As the group evolves, we envisage that it could become more forward-looking, anticipating 5,10 and 20 year positions for the city and identifying emerging cultural, scientific, technological and economic trends and breakthroughs that would benefit Birmingham the most.
Birmingham Partners has a website , a steering group and some high profile members including the city’s universities, the community healthcare trust and the Centre for Voluntary Action. There are apparently other members, but they are not listed on the site, nor is there any explanation as to how an organisation, big or small, gets into this club.
RJF Public Affairs, publisher of Chamberlain News, applied to join Birmingham Partners and was subsequently required to set out why it wanted to join.
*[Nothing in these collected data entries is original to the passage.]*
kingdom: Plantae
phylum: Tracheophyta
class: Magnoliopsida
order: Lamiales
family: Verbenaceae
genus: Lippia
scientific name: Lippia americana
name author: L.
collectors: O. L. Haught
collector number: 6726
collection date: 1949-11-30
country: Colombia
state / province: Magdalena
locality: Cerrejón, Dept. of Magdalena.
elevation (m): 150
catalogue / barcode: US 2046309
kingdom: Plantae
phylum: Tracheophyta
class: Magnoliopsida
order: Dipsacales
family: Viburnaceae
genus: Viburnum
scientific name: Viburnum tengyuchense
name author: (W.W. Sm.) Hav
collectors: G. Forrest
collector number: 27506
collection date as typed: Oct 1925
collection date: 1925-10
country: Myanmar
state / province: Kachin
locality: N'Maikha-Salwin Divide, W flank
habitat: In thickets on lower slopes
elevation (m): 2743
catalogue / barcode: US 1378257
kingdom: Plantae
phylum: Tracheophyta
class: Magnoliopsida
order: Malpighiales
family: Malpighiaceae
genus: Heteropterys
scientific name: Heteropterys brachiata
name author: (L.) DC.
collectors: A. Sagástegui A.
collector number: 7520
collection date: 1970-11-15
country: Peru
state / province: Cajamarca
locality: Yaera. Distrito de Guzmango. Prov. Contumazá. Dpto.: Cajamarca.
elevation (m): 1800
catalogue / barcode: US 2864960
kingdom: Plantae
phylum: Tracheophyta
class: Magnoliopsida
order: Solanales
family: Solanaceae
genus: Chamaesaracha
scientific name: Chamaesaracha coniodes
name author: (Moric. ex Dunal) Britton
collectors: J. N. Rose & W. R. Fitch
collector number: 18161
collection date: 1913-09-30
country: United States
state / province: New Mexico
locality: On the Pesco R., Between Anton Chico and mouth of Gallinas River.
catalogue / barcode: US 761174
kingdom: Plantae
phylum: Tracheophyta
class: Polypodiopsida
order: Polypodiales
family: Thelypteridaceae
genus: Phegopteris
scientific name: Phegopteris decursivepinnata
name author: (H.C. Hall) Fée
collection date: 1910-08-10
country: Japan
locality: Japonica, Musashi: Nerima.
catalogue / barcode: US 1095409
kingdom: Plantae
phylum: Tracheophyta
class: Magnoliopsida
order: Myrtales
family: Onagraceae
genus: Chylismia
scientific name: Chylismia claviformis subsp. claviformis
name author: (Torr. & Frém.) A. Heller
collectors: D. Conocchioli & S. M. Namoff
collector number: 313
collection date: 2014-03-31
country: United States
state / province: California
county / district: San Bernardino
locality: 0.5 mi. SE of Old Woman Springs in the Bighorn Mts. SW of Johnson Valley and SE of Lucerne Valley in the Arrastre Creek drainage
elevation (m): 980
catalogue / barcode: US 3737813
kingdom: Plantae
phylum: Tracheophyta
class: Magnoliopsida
We are assured, however, by Mark Rogers, city council chief executive, that this is not a collection of “the usual suspects” and it would be an insult to suggest it is.
The role of the steering group is “to help develop a new narrative for Birmingham, which reflects the many positive aspects of the city and to provide a collective and inclusive approach to leadership”.
Membership of the steering group remains a mystery since the website makes no mention of its existence, although there is an oblique reference in the council’s report to the improvement panel:
The current membership of the steering group is broadly representative of the various sectors within the city that Birmingham Partners is seeking to attract. It is comprised of a group of interested individuals who have come forward to work with the Council to launch this initiative.
The website features some recycled press releases about Birmingham’s heritage week, the benefit of giving up smoking and the ‘Super September’ calendar of city sports and leisure events.
We learn from the council evidence pack that there have been 43 commitments to lead conversations, host events, provide information and become part of a communications team and that the website will be the coordination and focal point for the What Makes Birmingham Great campaign.
To make sure everyone understands that the independent leadership group will have no hold over elected councillors, the evidence pack states:
BPG has no formal duties or responsibilities (including financial) other than to develop and agree a city vision. It is underpinned by enlightened self-interest to achieve mutually beneficial objectives and its purpose is to develop a consensus and coalition around the City vision.
The key function is to influence the mainstream and the member organisational objectives and policies to provide more coherence and synergy across the public, private and voluntary sectors. In doing this it needs to be forward looking and thinking, anticipating and planning for future scenarios, operating environments, opportunities and challenges.
There is no hierarchy where BPG is responsible for the performance and functions of the city’s existing partnerships. In part because this is not the model BPG will be operating and in part there would be no mandate or authority to perform this function.
It remains to be seen whether the evolution of Birmingham Partners satisfies the Birmingham Independent Improvement Panel. Panel members will have to decide whether Birmingham Partners truly satisfies the Kerslake recommendation for an leadership group, and if it doesn’t whether that matters.